I have had news since this morning which makes me think it is possible you may be able to return to school this September.   I beg of you, Draco, do nothing which may place this chance in jeopardy.   With it lies your last hope for a life beyond that for which I now see you are ill-suited.

"Oh, you see that now, do you?   Nice of you to admit it."

With all my love, your mother

Draco crumpled the note into a ball and flung it aside.   "All your love," he said savagely.   "For all the bloody good it does.   All the good it’s ever done me, my whole life.   And then in one week—one week—you hear me?"   He was on his feet, shouting at the closed door, bellowing at the top of his lungs.   "One week!   One bloody week and I know more about love than you taught me in seventeen years!"
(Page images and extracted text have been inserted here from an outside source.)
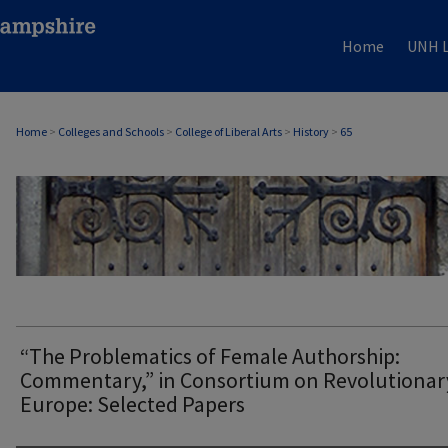
Home
UNH L
Home
>
Colleges and Schools
>
College of Liberal Arts
>
History
>
65
HISTORY
“The Problematics of Female Authorship:
Commentary,” in Consortium on Revolutionar
Europe: Selected Papers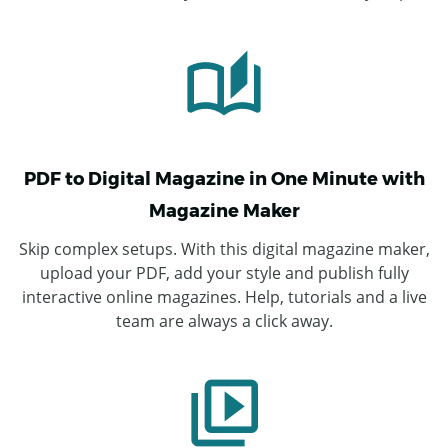
PDF to Digital Magazine in One Minute with
Magazine Maker
Skip complex setups. With this digital magazine maker,
upload your PDF, add your style and publish fully
interactive online magazines. Help, tutorials and a live
team are always a click away.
He sank to the floor again.   His face stabbed with pain, his throat felt seared and raw, and his whole body was shaking with reaction.

One week to be happy, and now it’s over.   If I can bring myself to suck up enough, maybe I get to go back to school for another year, and watch everybody avoid me like dragon pox.   If not… this is it.   These four walls, or some other set.   Forever.

His vision clouded over.   He let it.   There was no one here to see.


Unnoticed, a ghostlike wisp of paper drifted to the floor beside Draco.    

It had come a long way.   It could afford to wait a few minutes.